Uma cidadezinha qualquer

Data 11/fev/2005

     Uma cidadezinha. Todavia muito mais que uma cidadezinha qualquer. Havia, sim, bananeiras, laranjeiras, pomares, cachorros e burros que, de vagar, devagar iam, vinham. Havia, entanto, muito mais. De tanto não ter nada, tinha muito mais. Cidade mesmo, não quase.
Tudo à base de postos. Um posto da prefeitura municipal que ficava noutra cidade. Aliás, ficava na cidade. Um posto policial, que a delegacia de polícia também. Um vereador sem câmara, que era daquela cidade. Um posto telefônico em que uma telefonista executava as ligações e as recebia. Um posto de correio sem telégrafos. As correspondências –as cartas –, ainda que demoradas, aconteciam.
Uma igreja católica apostólica romana, cujo padre daquela cidade aparecia, algumas vezes, para os serviços religiosos. Porém, uma protestante atuava com desenvoltura (e os pastor residia ali)

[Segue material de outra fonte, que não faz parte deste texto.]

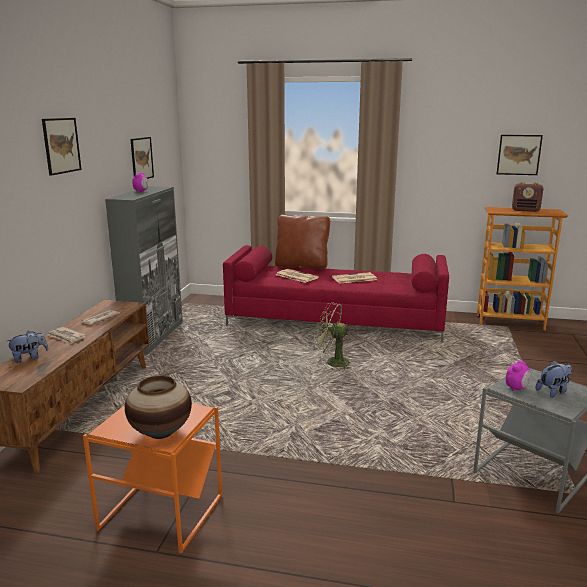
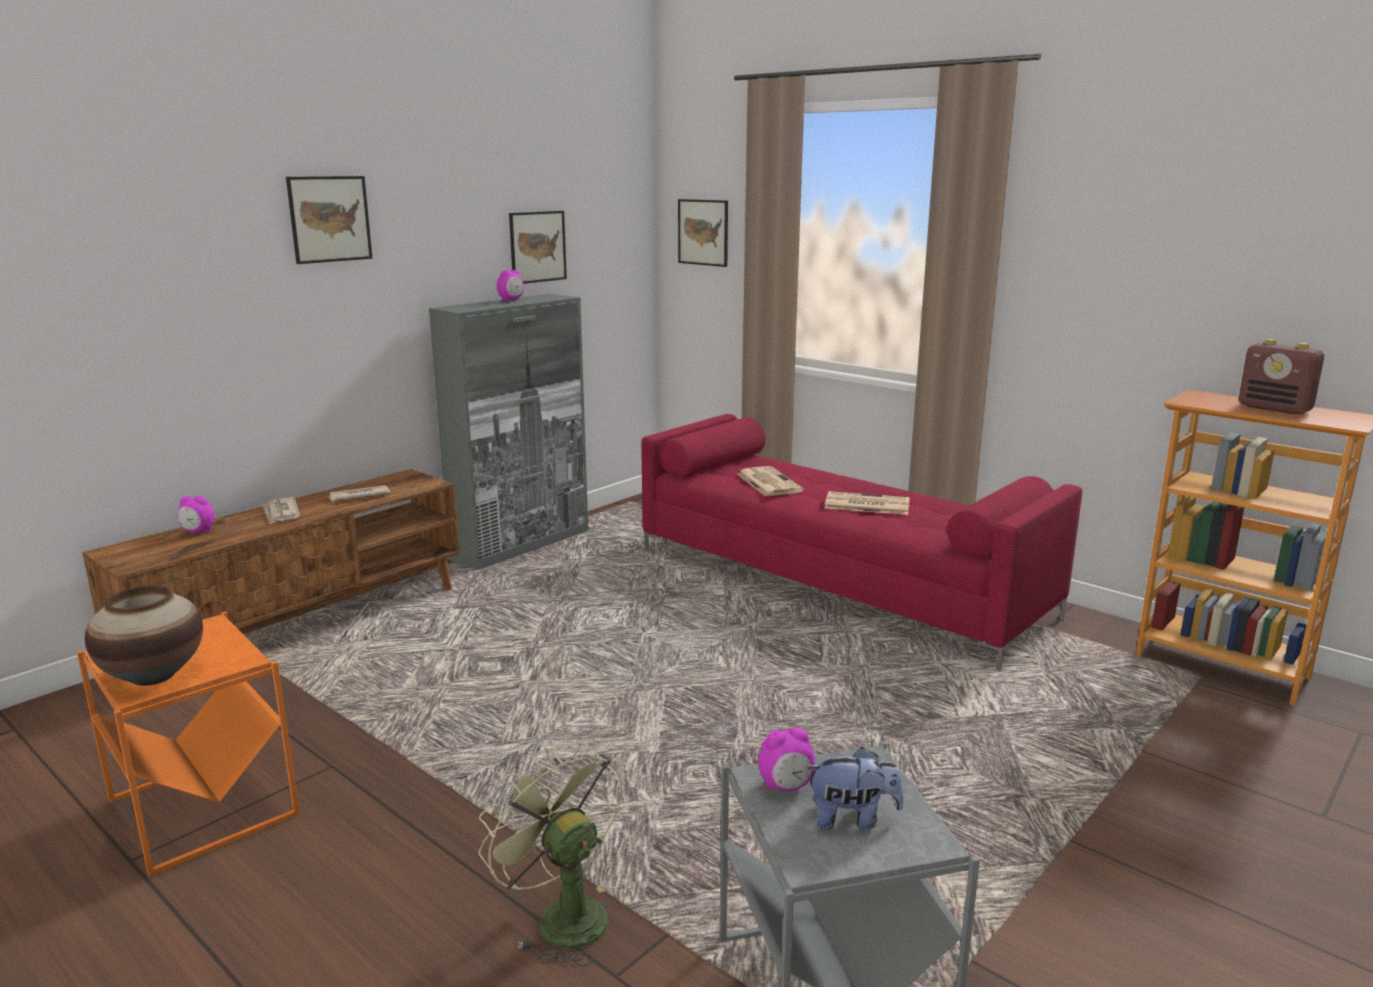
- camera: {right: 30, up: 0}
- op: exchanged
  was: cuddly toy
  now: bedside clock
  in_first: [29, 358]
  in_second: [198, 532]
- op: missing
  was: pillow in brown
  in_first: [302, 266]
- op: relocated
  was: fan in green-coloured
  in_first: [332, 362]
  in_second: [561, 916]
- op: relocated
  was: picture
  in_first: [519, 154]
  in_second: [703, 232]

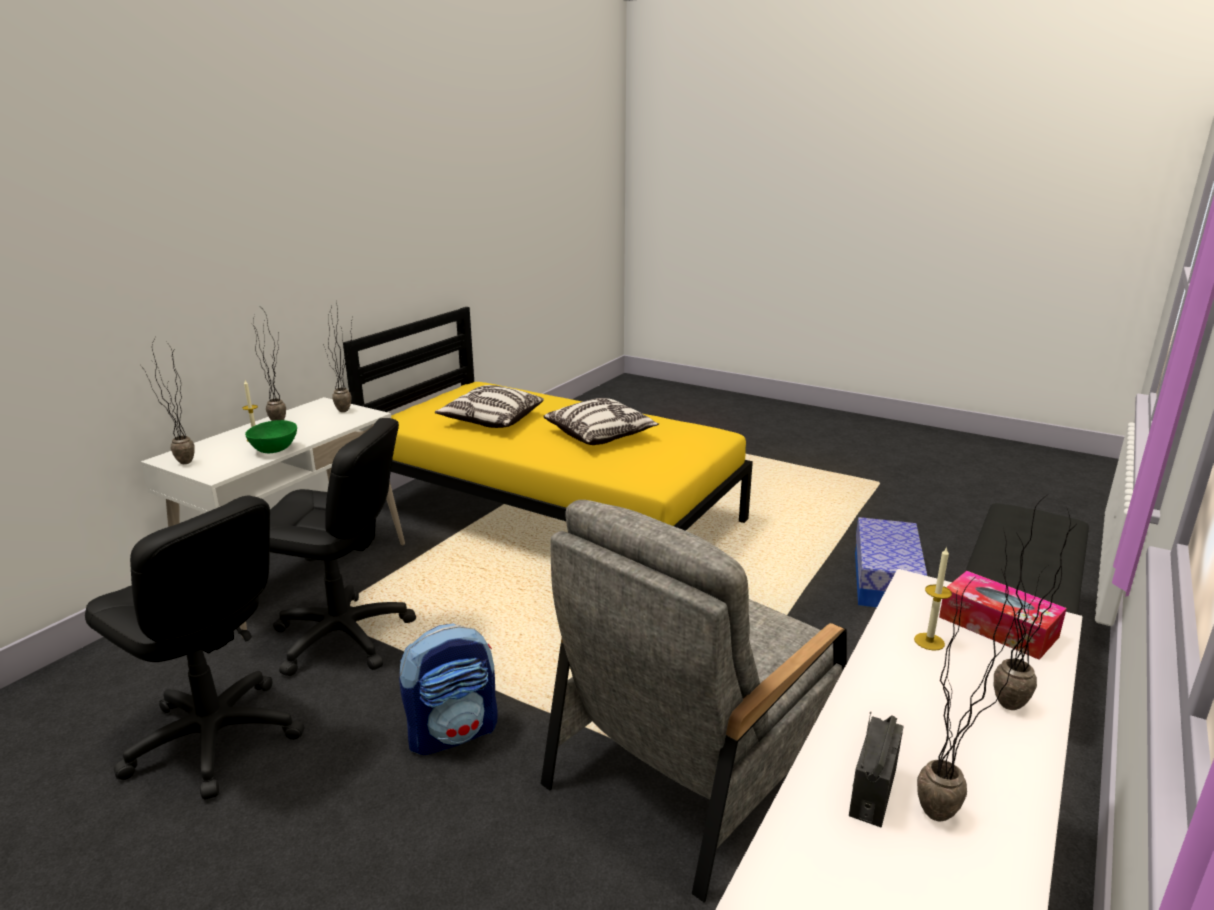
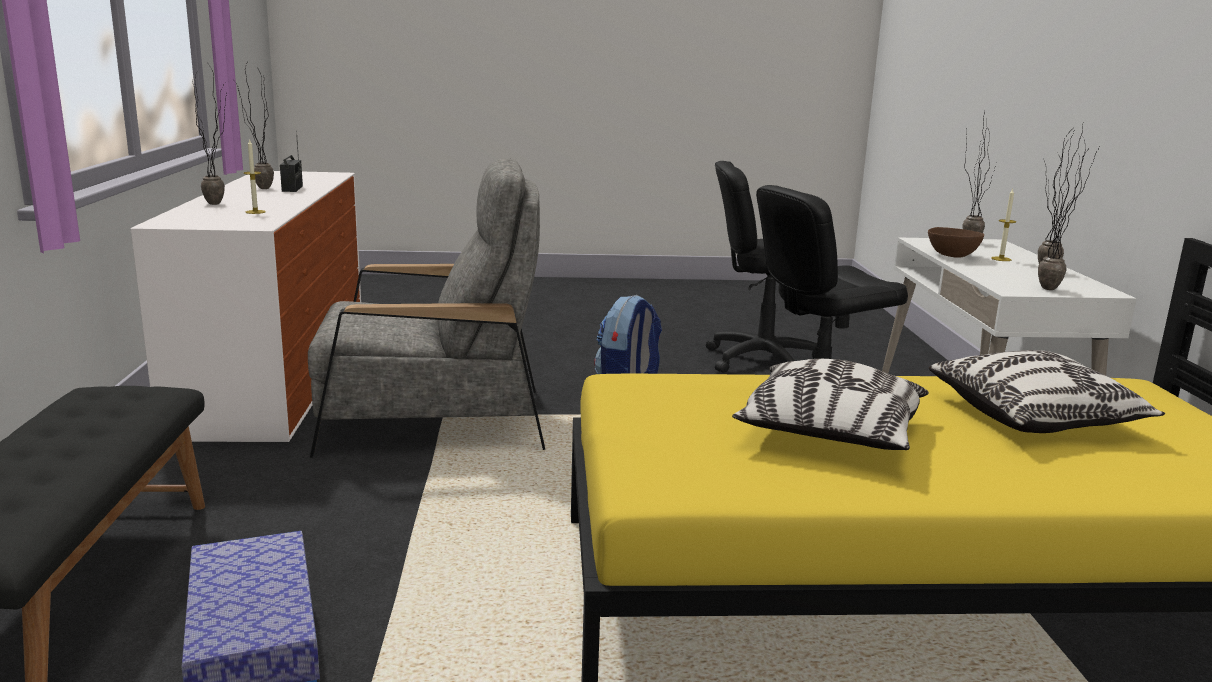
- camera: {right: 145, up: -5}
- op: colour
  was: serving bowl in green-coloured
  now: serving bowl in brown
  in_first: [275, 449]
  in_second: [952, 256]
- op: spun
  was: armchair in greyish
  in_first: [698, 761]
  in_second: [432, 420]
  clockwise: 75
- op: missing
  was: box of tissues
  in_first: [998, 627]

O índice de que era um povoado do estado paulista: uma escola primária, e uma escola secundária de ensino ginasial e colegial. Todos funcionários do governo do Estado. A cidadezinha os privilegiava. Eram as únicas remunerações estáveis e constantes. Crédito no comércio: algumas vendas, um mercado, um açougue de carne de matadouro, alguns botecos, algumas lojas de bijuterias e tecidos; os solteiros, bons partidos, cobiçados e disputados.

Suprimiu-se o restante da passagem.